76 A footnote attached to the reference to the appellant's "other conduct" referred broadly to paragraph 8.1.1 of Direction 90. The sentence noting that the appellant had "…provided false or misleading information...about his offending" concluded with a footnote that referred to paragraph 8.1.1(1)(f) of Direction 90. Immediately thereafter, the Tribunal recorded its conclusion that "…the totality of the [appellant]'s offending and other conduct is very serious."

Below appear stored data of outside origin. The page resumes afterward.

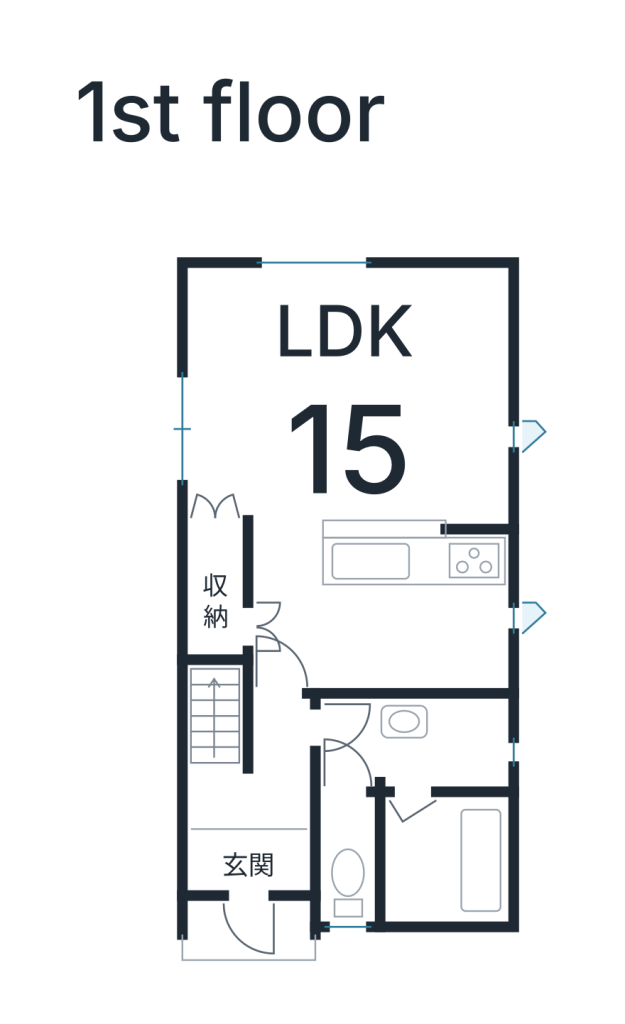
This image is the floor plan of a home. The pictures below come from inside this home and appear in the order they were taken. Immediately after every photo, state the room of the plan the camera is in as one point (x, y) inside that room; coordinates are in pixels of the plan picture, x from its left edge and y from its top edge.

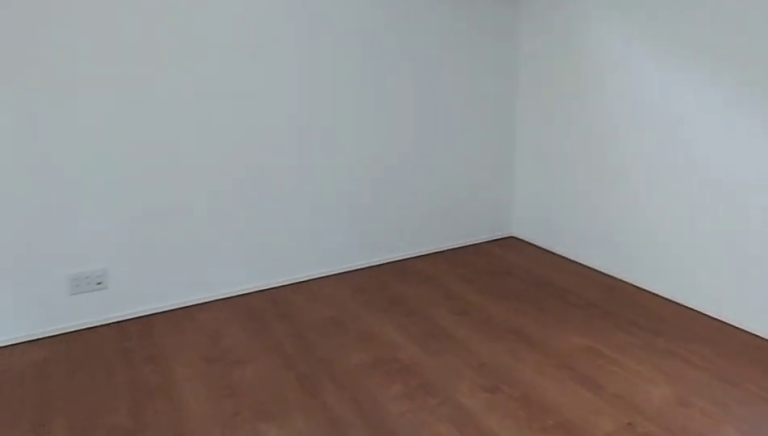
(350, 400)
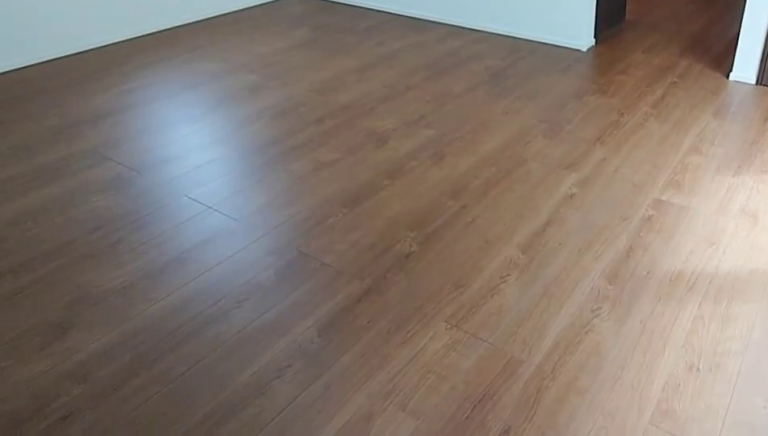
(350, 400)
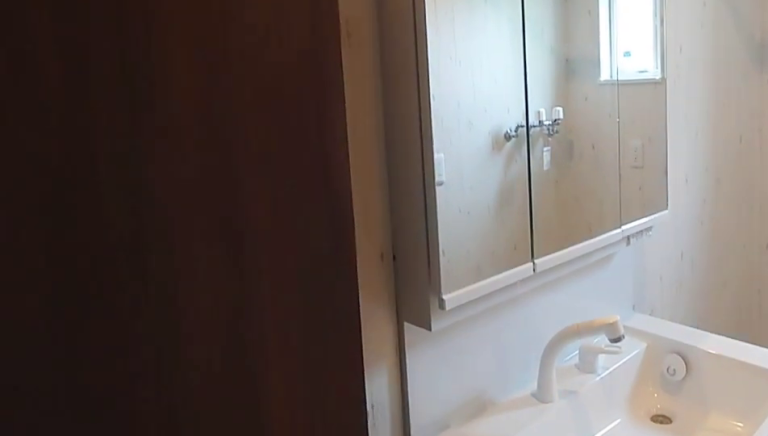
(407, 737)
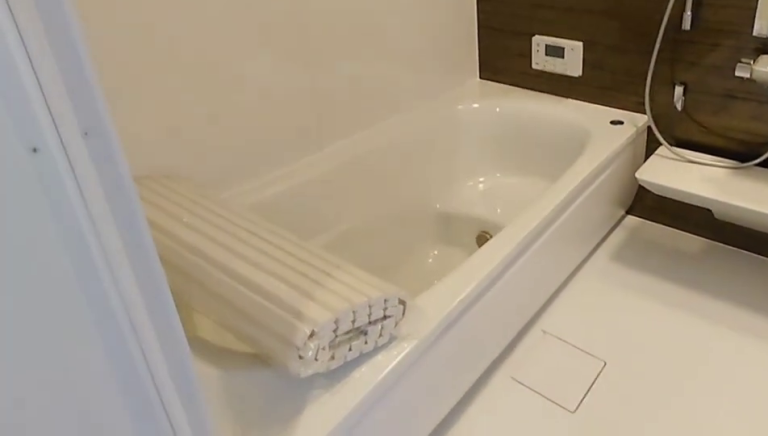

77 It is clear that the Tribunal's assessment of the seriousness of the appellant's offending traversed beyond the fact recorded in paragraph 8.1.1(1)(a): namely, that the Australian Government and community regard sexual crimes as very serious. En route to its conclusion, the Tribunal took account of other matters, including some of which it was required to take account by paragraph 8.1.1(1) of Direction 90.
78 Moreover, it was open to the Tribunal to assess the appellant's offending as "very serious" notwithstanding that it attracted a sanction at the low end of what sexual assault might otherwise attract. The sanction meted out to the appellant was one of many considerations by which an assessment of the seriousness of his offending was properly open to be made. Others included the appellant's "past attempts to apportion blame on his victim" and the fact that he "provided false or misleading information…about his offending" (above, [47]), both of which spoke to the appellant's remorse for and insight into his conduct.
79 The Tribunal's assessment of the seriousness of the appellant's offending was made consistently with the requirements of paragraph 8.1 of Direction 90. The misconstruction or misapplication of which he complains did not occur and the learned primary judge did not err by concluding as much. The appellant's fourth ground of appeal must fail.